PBS: job debugging

The previous chapters of this guide were describing the situation when everything works. Unfortunately, life is full of surprises, and sometimes things go in an undesirable way. This section will provide you with some basic tools for understanding of what went wrong. As you gain experience with "job debugging", you will learn to notice the patterns and will be able to easily understand why something went wrong.

My job finally started and it does not work. What do I do?

There are three main reasons that the job does not complete successfully:

Input files are wrong or missing
Shell environment is not defined properly
Code itself has a problem

When hunting for the reason your job is failing, it is very helpful to use the "short" queue. This queue is intended for debugging purposes, especially for reason (3).

If you encounter a job that does not even start running, try to run a job with the same code that you know should work because it either ran before or someone else ran it. If this does not help, you might need to dig a little bit deeper.

The immediate and the essential source for discovering problems are the "standard" error and output files created by PBS for every job. If not configured otherwise, these will appear in the same path from which the job is submitted, once the job is completed. They will have the extension .oJOB_ID and .eJOB_ID where $JOB_ID is the same as in the qstat command. When the job finishes abnormally, usually the standard error file will contain the information or a hint to what had happened.

In addition, it is always worth to check your quota on the file system you are trying to write to, since job crashes because of quota enforcing are not uncommon.

The 'tracejob' command is used to generate a full log of the history of the job from the moment it was submitted. Using

tracejob <-n[days]> $JOB_ID

command may give you some additional information if your job finishes with non-zero exit code. The output of this command is quite intricate, but with enough experience it is easy to extract useful information from it. If none of these explained the source of your error, things are going to get tricky, since the cause is probably within the job.

As we already described, your jobs are not running on the server you are logged into. Therefore, extracting information from the job as it is running is not as straightforward. On Chemfarm, PBS provides us with this option. All you need to do is submit an interactive job. This will give you access via SSH to an active job on a compute node

qsub -I

Similar to a regular job an interactive job will enter the queue, but instead of running your application you will get a prompt on the compute node where the job has started.

An interactive job should not be submitted via script, the parameters discussed in the "Job Submission" section have to be provided via the command (if you insist on submitting a script using the -I flag, know that none of the commands will be run, only the PBS definitions will be taken). For a simple "debug" case, not all of the parameters are required, but at least typical resources should be requested, e.g.:

qsub -I -l select=2:ncpus=8:mem=11gb

When the prompt reappears inside the job, you are now "on the node" and are able to test execution of the commands you wrote in the job script. You can access now all the PBS environmental variables accessible to job, such as $PBS_O_WORKDIR or $PBS_NODEFILE. You have, of course, to change to the appropriate directory, load necessary modules and run your code. Unfortunately, there is no complete recipe for troubleshooting, and everyone has to become a detective by himself, however there are some general tips and recommendations:

SSH

If you are running a multinode job, check that your passwordless SSH between the nodes is working. If not - ask for system manager's help.

User environment

If you have changed your shell configuration, check whether it is done properly and that your changes are propagated to the job (hint: check the non-interactive configuration files). You can even enter the command "echo $VAR" in the job script where VAR is a shell variable you wish to probe. The output of this command will appear in the standard out.

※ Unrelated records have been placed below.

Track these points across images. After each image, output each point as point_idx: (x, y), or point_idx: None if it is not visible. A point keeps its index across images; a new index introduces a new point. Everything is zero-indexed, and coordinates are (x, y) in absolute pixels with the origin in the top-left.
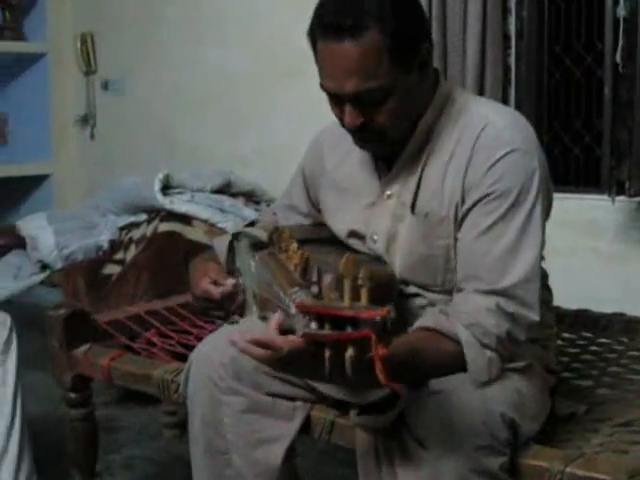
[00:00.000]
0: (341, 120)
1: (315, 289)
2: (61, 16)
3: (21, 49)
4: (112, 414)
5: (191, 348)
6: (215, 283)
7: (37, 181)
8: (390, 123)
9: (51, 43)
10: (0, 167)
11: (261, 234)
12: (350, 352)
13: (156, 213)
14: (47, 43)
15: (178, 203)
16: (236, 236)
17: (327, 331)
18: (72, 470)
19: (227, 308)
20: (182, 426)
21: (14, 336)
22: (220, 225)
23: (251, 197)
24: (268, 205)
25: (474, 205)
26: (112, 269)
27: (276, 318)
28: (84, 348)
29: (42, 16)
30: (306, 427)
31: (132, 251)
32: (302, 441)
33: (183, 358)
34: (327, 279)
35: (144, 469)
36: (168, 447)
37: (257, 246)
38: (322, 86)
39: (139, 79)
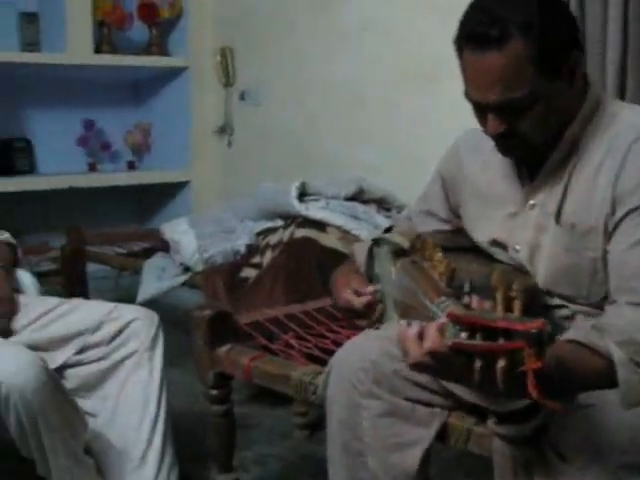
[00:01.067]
0: (485, 128)
1: (465, 299)
2: (202, 32)
3: (165, 63)
4: (245, 412)
5: (328, 352)
6: (356, 293)
7: (177, 187)
8: (534, 130)
9: (192, 57)
10: (144, 174)
11: (402, 241)
12: (502, 363)
13: (292, 219)
14: (189, 58)
15: (313, 210)
16: (377, 242)
17: (478, 341)
18: (211, 463)
19: (369, 316)
20: (313, 427)
21: (161, 334)
22: (354, 232)
23: (382, 204)
24: (399, 212)
25: (625, 216)
26: (249, 272)
27: (436, 326)
28: (226, 347)
29: (184, 32)
30: (442, 434)
31: (268, 256)
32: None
33: (320, 361)
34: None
35: (275, 467)
36: (298, 447)
37: (398, 253)
38: (466, 95)
39: (274, 90)
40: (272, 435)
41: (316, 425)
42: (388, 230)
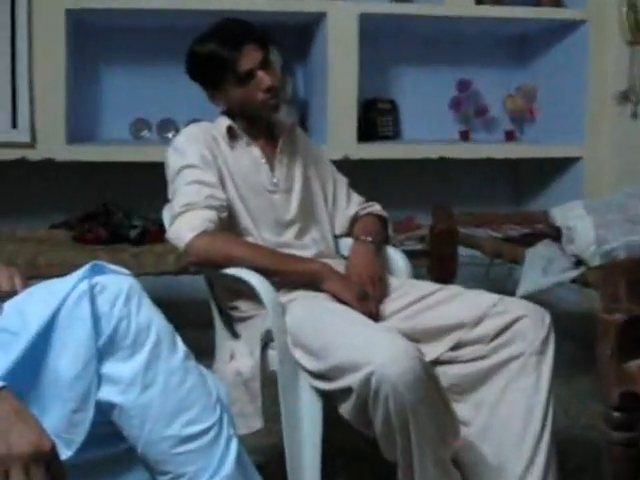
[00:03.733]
0: None
1: None
2: None
3: (559, 16)
4: None
5: None
6: None
7: (566, 165)
8: None
9: (592, 9)
10: (525, 147)
11: None
12: None
13: None
14: (588, 10)
15: None
16: None
17: None
18: None
19: None
20: None
21: (552, 336)
22: None
23: None
24: None
25: None
26: None
27: None
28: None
29: None
30: None
31: None
32: None
33: None
34: None
35: None
36: None
37: None
38: None
39: None
40: None
41: None
42: None
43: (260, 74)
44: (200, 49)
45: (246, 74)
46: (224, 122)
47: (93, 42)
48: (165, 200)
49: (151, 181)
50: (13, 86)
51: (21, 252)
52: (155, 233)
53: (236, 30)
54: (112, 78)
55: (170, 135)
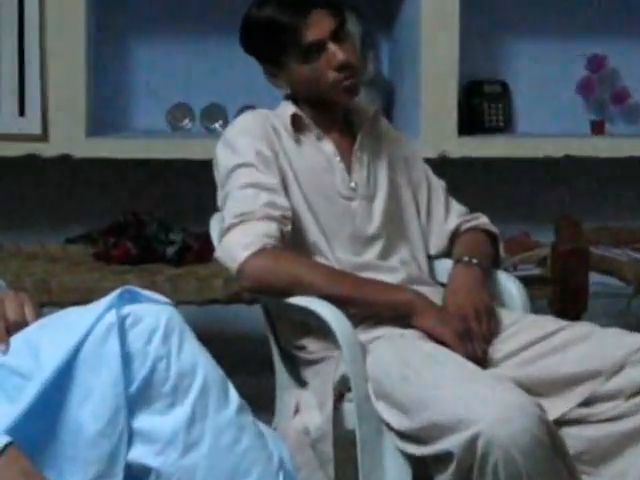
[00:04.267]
0: None
1: None
2: None
3: None
4: None
5: None
6: None
7: None
8: None
9: None
10: None
11: None
12: None
13: None
14: None
15: None
16: None
17: None
18: None
19: None
20: None
21: None
22: None
23: None
24: None
25: None
26: None
27: None
28: None
29: None
30: None
31: None
32: None
33: None
34: None
35: None
36: None
37: None
38: None
39: None
40: None
41: None
42: None
43: (332, 47)
44: (256, 14)
45: (314, 47)
46: (288, 109)
47: (121, 7)
48: (213, 208)
49: (194, 184)
50: (20, 62)
51: (29, 272)
52: (198, 251)
53: None
54: (144, 53)
55: (217, 125)
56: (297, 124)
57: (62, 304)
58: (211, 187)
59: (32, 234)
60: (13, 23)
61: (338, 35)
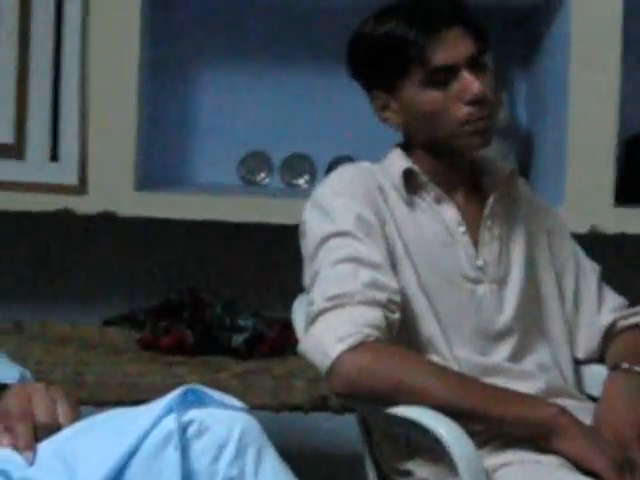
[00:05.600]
0: None
1: None
2: None
3: None
4: None
5: None
6: None
7: None
8: None
9: None
10: None
11: None
12: None
13: None
14: None
15: None
16: None
17: None
18: None
19: None
20: None
21: None
22: None
23: None
24: None
25: None
26: None
27: None
28: None
29: None
30: None
31: None
32: None
33: None
34: None
35: None
36: None
37: None
38: None
39: None
40: None
41: None
42: None
43: (466, 76)
44: (373, 29)
45: (443, 72)
46: (399, 163)
47: (183, 35)
48: (295, 288)
49: (270, 256)
50: (55, 94)
51: (58, 361)
52: (273, 341)
53: (434, 4)
54: (211, 87)
55: (302, 182)
56: (411, 182)
57: (98, 403)
58: (293, 260)
59: (62, 312)
60: (48, 47)
61: (476, 63)
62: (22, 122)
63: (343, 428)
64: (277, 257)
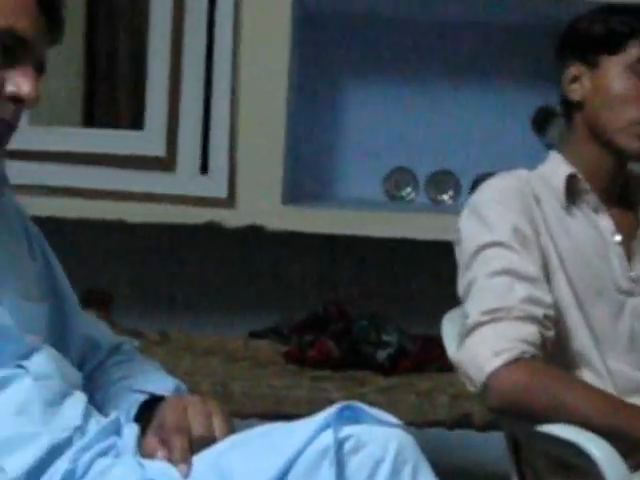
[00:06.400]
0: None
1: None
2: None
3: None
4: None
5: None
6: None
7: None
8: None
9: None
10: None
11: None
12: None
13: None
14: None
15: None
16: None
17: None
18: None
19: None
20: None
21: None
22: None
23: None
24: None
25: None
26: None
27: None
28: None
29: None
30: None
31: None
32: None
33: None
34: None
35: None
36: None
37: None
38: None
39: None
40: None
41: None
42: None
43: None
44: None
45: None
46: (562, 167)
47: (333, 53)
48: (439, 303)
49: (414, 270)
50: (206, 108)
51: (204, 372)
52: (417, 356)
53: None
54: (358, 103)
55: (447, 197)
56: (571, 189)
57: (243, 415)
58: (436, 276)
59: (208, 323)
60: (200, 64)
61: None
62: (173, 136)
63: (486, 445)
64: (420, 272)
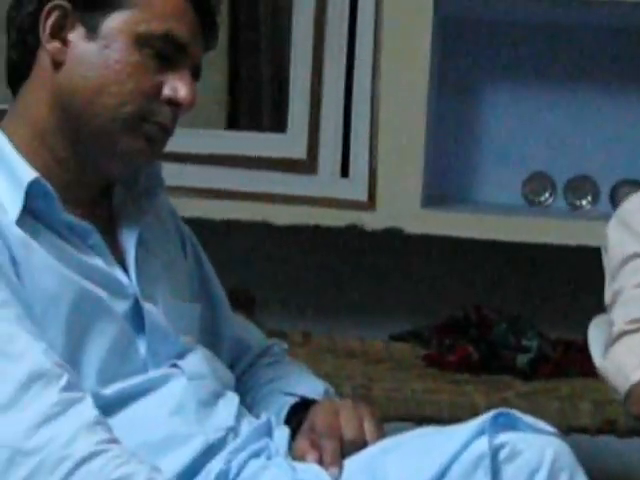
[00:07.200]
0: None
1: None
2: None
3: None
4: None
5: None
6: None
7: None
8: None
9: None
10: None
11: None
12: None
13: None
14: None
15: None
16: None
17: None
18: None
19: None
20: None
21: None
22: None
23: None
24: None
25: None
26: None
27: None
28: None
29: None
30: None
31: None
32: None
33: None
34: None
35: None
36: None
37: None
38: None
39: None
40: None
41: None
42: None
43: None
44: None
45: None
46: None
47: (475, 57)
48: (579, 308)
49: (552, 275)
50: (347, 110)
51: (345, 374)
52: (556, 362)
53: None
54: (498, 107)
55: (585, 202)
56: None
57: (384, 418)
58: (575, 282)
59: (349, 325)
60: (340, 68)
61: None
62: (315, 139)
63: (631, 452)
64: (558, 278)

Check that the modules you used while developing and testing are the same you use for a submitted job. The user is encouraged to regularly put the command "module list" in the job script so that its output can be read form the standard out.

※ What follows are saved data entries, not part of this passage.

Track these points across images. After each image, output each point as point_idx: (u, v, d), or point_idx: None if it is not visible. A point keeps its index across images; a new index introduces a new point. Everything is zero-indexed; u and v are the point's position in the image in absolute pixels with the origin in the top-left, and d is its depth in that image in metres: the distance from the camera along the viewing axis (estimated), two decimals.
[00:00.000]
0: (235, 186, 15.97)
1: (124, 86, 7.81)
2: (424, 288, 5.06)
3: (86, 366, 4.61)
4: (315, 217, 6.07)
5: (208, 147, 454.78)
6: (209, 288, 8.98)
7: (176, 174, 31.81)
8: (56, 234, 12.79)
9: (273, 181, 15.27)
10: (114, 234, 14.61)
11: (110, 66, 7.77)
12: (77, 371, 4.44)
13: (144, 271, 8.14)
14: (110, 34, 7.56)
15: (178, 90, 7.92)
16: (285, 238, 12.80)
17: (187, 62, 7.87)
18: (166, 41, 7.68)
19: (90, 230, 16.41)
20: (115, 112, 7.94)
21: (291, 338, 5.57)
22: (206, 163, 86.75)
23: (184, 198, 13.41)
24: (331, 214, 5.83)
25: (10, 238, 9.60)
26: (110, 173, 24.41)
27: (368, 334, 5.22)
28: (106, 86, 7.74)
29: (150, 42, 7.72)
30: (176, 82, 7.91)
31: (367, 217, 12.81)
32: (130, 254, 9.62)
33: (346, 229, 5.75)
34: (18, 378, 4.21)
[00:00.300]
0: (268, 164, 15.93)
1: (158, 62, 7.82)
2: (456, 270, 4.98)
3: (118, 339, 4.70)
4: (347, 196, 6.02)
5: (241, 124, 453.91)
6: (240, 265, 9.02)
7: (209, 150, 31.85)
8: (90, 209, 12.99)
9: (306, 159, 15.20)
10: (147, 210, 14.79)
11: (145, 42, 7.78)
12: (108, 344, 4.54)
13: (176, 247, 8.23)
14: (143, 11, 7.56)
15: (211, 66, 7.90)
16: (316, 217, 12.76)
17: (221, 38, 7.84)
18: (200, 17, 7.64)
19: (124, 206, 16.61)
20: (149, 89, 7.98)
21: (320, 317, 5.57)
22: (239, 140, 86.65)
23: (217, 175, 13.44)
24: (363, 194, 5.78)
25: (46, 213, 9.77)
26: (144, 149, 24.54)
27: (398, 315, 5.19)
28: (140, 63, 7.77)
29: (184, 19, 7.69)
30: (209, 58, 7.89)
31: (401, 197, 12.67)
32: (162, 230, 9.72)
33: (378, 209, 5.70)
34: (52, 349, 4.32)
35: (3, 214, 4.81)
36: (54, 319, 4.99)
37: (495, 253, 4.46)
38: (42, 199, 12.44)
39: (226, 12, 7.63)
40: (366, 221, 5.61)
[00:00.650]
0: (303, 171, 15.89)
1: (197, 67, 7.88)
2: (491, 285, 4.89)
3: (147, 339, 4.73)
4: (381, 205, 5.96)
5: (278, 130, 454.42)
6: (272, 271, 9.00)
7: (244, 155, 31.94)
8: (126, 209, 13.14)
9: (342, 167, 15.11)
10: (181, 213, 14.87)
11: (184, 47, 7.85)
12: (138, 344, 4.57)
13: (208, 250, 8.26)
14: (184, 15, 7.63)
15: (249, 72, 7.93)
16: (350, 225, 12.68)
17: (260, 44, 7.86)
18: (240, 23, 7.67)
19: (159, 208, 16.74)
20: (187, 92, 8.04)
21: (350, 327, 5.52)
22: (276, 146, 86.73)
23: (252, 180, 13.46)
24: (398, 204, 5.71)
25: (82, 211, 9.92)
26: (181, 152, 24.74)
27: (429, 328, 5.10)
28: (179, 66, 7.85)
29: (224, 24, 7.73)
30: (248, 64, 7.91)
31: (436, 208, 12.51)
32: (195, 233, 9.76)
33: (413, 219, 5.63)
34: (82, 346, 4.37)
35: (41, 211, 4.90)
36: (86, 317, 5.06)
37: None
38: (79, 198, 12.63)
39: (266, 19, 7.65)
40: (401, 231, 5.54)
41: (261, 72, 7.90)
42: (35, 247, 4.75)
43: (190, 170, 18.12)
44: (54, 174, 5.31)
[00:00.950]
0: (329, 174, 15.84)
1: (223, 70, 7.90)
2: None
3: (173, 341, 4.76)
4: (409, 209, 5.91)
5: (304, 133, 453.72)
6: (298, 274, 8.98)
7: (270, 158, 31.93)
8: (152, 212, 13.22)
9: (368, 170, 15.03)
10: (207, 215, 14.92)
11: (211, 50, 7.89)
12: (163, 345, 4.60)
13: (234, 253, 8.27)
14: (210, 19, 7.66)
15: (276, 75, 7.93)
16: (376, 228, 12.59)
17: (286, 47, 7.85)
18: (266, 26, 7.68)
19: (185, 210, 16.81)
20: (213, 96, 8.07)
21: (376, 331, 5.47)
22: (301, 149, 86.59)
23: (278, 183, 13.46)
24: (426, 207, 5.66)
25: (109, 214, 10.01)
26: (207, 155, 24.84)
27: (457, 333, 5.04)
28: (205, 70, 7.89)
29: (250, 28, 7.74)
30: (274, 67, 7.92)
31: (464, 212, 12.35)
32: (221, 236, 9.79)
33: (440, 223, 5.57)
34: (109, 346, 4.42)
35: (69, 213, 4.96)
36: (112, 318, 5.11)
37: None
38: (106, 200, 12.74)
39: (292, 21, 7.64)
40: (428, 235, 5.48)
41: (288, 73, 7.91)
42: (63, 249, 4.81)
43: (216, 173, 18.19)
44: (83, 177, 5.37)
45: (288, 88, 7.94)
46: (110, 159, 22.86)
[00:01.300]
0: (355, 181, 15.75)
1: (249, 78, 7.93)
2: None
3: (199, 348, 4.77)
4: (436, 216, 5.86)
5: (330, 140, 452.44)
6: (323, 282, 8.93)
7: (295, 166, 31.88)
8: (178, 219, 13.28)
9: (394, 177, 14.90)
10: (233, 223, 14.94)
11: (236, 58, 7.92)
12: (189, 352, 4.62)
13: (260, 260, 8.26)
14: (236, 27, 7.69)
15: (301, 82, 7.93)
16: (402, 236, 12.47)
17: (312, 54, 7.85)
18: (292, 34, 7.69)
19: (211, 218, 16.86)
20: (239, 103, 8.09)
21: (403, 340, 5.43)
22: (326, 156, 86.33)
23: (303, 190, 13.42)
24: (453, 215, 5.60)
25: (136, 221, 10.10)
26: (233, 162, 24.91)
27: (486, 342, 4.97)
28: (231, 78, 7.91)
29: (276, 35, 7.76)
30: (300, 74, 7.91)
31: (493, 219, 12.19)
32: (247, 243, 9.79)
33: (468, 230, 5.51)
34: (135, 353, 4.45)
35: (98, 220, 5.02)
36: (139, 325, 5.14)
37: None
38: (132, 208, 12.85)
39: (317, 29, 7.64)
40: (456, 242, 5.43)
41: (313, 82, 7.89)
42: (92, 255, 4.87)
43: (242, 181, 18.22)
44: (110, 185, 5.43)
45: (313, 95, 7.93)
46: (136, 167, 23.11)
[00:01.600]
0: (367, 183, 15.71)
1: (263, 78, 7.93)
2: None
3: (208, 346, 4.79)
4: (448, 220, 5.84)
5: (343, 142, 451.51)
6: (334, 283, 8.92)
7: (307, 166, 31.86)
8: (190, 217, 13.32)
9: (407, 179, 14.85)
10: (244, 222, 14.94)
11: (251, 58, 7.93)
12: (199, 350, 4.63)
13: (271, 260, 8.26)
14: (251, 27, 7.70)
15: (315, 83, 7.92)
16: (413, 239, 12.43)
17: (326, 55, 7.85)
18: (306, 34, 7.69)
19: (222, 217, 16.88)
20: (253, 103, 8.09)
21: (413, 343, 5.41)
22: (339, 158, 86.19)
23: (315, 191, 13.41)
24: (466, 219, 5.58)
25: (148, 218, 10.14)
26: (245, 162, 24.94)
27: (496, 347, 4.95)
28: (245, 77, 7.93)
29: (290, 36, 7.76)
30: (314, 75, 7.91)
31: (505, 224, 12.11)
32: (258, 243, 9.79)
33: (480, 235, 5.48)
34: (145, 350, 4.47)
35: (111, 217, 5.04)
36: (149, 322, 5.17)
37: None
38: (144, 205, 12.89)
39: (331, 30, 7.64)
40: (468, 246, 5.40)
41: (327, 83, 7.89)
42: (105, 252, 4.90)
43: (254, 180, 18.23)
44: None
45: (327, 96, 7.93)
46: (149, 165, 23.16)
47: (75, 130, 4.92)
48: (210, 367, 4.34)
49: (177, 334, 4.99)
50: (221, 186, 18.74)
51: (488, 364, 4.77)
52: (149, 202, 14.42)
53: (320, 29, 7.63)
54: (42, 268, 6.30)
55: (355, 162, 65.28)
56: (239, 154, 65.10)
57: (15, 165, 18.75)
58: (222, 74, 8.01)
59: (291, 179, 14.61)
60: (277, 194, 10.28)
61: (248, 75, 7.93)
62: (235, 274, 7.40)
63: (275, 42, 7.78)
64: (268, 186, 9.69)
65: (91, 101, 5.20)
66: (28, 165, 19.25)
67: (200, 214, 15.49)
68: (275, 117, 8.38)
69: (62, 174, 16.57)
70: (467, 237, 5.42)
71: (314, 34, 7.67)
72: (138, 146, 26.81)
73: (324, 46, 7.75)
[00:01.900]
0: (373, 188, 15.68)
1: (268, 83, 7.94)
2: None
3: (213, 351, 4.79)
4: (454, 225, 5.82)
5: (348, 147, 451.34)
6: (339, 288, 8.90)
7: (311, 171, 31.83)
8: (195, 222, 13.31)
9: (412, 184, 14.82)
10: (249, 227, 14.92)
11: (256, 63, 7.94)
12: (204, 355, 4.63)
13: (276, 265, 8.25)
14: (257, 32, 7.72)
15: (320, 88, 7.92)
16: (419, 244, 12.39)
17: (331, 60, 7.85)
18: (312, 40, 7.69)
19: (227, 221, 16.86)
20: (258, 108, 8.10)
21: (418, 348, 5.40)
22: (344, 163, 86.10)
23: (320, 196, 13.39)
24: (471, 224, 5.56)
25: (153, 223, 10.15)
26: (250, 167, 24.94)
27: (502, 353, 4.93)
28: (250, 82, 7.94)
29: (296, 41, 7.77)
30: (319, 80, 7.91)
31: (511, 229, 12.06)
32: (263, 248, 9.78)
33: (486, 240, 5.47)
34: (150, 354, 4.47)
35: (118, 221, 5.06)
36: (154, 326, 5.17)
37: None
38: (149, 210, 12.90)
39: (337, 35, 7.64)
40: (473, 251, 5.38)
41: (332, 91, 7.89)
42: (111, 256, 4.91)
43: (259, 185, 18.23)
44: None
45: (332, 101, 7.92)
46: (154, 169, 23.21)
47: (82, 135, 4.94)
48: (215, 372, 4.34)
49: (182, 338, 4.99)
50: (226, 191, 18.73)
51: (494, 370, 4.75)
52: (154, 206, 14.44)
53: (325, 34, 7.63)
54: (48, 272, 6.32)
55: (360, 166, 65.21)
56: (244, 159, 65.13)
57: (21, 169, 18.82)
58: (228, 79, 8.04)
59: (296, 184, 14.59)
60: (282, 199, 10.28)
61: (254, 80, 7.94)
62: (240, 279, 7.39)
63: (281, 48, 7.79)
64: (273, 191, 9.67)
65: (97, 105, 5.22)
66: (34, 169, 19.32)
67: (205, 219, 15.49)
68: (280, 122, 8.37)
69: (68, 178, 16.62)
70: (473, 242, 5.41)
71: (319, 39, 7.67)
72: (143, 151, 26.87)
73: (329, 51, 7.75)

If you use custom libraries or programs, ensure their proper addressing in LD_LIBRARY_PATH and in the PATH variables accordingly, preferably using the "echo" command as explained above.

Finally, use the 'ldd' command to actually check that an executable "knows" about all the libraries it uses. Compare the output of the command 'ldd program' from the job's standard out and from running it on the login shell. Note that "program" is a generic name and you should substitute it with the executable you are trying to run.

Check the permissions of all the files you are using. A program file has to be executable; you have to read from the existing files with read permission at least; if you write some output ensure you have write permissions on the folder you trying to write to.

General Tips Related to the actual run

If your program uses standard output, ensure to redirect it to a file, otherwise you may fill up a local partition (/var) on the compute node and your job will fail.

If you are using local "/scratch" ensure that you do not run out of space during the execution of your code.

Check that your code does not run out of memory, this usually explains "segmentation fault" and "killed with signal 6" type of errors. Note, that running out of memory does not necessary happen right at job start, you may need to wait hours before such exception happens. Try to artificially create a scenario that depicts the situation as close to the real case as possible.

There are different generation of processors in Chemfarm, ensure that your code is compiled properly to use available CPU instruction set.